# initial conditions that make a system start its steady state at t=0

#### ABOU

Joined Nov 14, 2020
4
Hello,

say we have a system, it has a second order transfer function , and we know that the input function is a sum of some random sin cos and impulse functions , can we know weather it's possible to find certain initial conditions that would make the output of the system start its steady state at t = 0?

thanks!

#### ericgibbs

Joined Jan 29, 2010
16,018
hi ABOU.
Welcome to AAC.
Please post your best attempt at what you consider the answer is, we can then help.
E

#### ABOU

Joined Nov 14, 2020
4
well , I think that since the system's equation in laplace domain would be written as Y(s) = X(s) H(s) + C(s) where C(s) represents the initial conditions, I can maybe assume that C(s) = 0 then try to find Y(s) in Laplace domain , I should normally find and expression like this : Y(s) = Ytrans(s) + Ysteady(s) and then I can assume that C(s) = - Ytrans(s) to make sure that adding them would cancel out and leave only the steady component , but I find this solution too easy to be true , since I only have to prove if it's possible or not and I'm not supposed to calculate C(s)

#### MrAl

Joined Jun 17, 2014
9,350
Hello,

say we have a system, it has a second order transfer function , and we know that the input function is a sum of some random sin cos and impulse functions , can we know weather it's possible to find certain initial conditions that would make the output of the system start its steady state at t = 0?

thanks!
Hi,

Is this really homework? It seems like such a general question.
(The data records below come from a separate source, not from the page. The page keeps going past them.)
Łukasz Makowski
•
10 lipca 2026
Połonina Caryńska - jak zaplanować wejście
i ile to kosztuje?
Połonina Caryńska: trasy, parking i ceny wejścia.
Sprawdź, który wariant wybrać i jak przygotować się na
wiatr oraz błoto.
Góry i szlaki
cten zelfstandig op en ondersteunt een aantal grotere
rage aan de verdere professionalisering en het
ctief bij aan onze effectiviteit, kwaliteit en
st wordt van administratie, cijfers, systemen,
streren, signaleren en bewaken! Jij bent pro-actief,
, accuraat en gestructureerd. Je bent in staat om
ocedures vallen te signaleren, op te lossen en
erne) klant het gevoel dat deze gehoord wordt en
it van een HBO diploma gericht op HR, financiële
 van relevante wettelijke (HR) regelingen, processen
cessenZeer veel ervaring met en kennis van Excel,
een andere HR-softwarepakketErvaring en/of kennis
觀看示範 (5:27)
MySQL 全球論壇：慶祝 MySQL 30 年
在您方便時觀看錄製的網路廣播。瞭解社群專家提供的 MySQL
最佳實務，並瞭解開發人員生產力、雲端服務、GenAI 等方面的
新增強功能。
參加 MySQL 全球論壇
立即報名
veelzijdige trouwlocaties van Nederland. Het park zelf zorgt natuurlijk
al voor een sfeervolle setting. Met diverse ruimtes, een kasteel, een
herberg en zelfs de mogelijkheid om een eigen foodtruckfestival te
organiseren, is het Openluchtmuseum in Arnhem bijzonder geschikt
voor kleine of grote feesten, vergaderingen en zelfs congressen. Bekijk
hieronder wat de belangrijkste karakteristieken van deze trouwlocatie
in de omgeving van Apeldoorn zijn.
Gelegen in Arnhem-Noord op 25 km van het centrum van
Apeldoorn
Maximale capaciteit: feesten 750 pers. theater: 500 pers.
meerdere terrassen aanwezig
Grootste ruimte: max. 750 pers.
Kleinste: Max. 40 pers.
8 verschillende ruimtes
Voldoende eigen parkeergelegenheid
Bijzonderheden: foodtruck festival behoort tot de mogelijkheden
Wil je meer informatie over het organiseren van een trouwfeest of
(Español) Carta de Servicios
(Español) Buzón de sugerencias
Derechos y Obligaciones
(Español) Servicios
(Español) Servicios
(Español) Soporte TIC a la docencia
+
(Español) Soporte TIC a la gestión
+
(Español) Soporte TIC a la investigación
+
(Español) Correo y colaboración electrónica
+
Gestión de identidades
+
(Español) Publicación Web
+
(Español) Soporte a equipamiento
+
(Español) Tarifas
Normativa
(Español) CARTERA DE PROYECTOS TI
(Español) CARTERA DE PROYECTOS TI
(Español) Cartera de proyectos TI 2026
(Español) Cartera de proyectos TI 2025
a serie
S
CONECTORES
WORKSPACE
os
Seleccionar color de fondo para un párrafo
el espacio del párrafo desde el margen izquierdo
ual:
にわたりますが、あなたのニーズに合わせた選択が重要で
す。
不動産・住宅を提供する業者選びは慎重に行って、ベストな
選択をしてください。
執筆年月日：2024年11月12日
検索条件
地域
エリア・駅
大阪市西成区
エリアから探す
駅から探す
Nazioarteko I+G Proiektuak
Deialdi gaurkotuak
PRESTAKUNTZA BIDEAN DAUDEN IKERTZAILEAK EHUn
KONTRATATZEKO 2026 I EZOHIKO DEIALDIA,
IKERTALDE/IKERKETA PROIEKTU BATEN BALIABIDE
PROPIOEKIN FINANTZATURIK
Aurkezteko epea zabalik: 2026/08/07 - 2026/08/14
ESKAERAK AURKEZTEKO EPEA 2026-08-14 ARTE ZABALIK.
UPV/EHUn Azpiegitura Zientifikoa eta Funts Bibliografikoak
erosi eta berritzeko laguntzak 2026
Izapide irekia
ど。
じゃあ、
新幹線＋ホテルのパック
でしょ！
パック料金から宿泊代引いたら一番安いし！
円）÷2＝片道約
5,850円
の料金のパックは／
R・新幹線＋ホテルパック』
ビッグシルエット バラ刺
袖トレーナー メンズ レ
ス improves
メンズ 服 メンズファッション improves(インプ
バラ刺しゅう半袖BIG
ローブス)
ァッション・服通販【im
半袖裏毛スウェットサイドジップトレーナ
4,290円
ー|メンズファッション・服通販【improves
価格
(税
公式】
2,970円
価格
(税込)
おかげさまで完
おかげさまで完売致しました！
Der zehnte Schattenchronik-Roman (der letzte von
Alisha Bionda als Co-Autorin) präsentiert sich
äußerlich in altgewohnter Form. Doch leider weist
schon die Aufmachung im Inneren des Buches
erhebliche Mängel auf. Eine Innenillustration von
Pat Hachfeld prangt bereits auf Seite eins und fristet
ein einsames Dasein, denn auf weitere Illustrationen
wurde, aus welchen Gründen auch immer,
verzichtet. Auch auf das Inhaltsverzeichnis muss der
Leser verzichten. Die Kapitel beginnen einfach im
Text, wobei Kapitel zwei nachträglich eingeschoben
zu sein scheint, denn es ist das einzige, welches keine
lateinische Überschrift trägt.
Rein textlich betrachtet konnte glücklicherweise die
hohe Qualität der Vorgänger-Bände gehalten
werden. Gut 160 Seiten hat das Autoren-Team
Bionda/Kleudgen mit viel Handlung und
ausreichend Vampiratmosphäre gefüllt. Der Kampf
A more specific question would be to find initial conditions of some particular system therefore i'll only answer this question in part for LTI systems.

Initial conditions are nothing more than the currents and voltages in all storage elements and sources at some particular time 't1', and if they are applied to the circuit artificially at time 't0', the circuit response must continue to evolve the same way it did at 't1'. Therefore if you apply all initial conditions to a circuit at time 't0' it will behave as if it was running for an infinitely long time even at 't0'.

To really answer this question you should try a simple system with maybe just two storage elements like an inductor and capacitor and maybe a resistor or two and a step source.
It is possible to measure the initial conditions after a long run time and those will be the initial conditions you will need to apply if you want the circuit to start at t=0 and show a steady state response. Often you can even solve for the initial conditions directly.
Once you work out how to do it with a simple system it will become obvious what you have to do with a more complex system.

Oh BTW sometimes it is as simple as removing the exponential part of the response but some examples would be better.

• ABOU

#### ABOU

Joined Nov 14, 2020
4
Hi,

Is this really homework? It seems like such a general question. A more specific question would be to find initial conditions of some particular system therefore i'll only answer this question in part for LTI systems.

Initial conditions are nothing more than the currents and voltages in all storage elements and sources at some particular time 't1', and if they are applied to the circuit artificially at time 't0', the circuit response must continue to evolve the same way it did at 't1'. Therefore if you apply all initial conditions to a circuit at time 't0' it will behave as if it was running for an infinitely long time even at 't0'.

To really answer this question you should try a simple system with maybe just two storage elements like an inductor and capacitor and maybe a resistor or two and a step source.
It is possible to measure the initial conditions after a long run time and those will be the initial conditions you will need to apply if you want the circuit to start at t=0 and show a steady state response. Often you can even solve for the initial conditions directly.
Once you work out how to do it with a simple system it will become obvious what you have to do with a more complex system.

Oh BTW sometimes it is as simple as removing the exponential part of the response but some examples would be better.
yeah that is exactly what I thought it's just too easy to be true .
Thanks a lot for your answer I learned how the concept of initial conditions work in real life so I apreciate it

#### MrAl

Joined Jun 17, 2014
9,350
yeah that is exactly what I thought it's just too easy to be true .
Thanks a lot for your answer I learned how the concept of initial conditions work in real life so I apreciate it
Oh ok sure you are welcome, but is is really interesting to take a simple 2nd order system and actually calculate the initial conditions without doing a simulation. Of course if you do a simulation you can let the time go to a large value and see a steady state response or very nearly steady state response and then simply measure all the currents and voltages in all the sources and storage elements and you have your initial conditions.

Another way of looking at it is that at any time 't' the final values at time 't' become the initial conditions at time 't+dt' where dt approaches zero, and this is exactly the principle that is used in switching circuits where the state of the switch changes abruptly. It also relates to the principle of the continuity of states.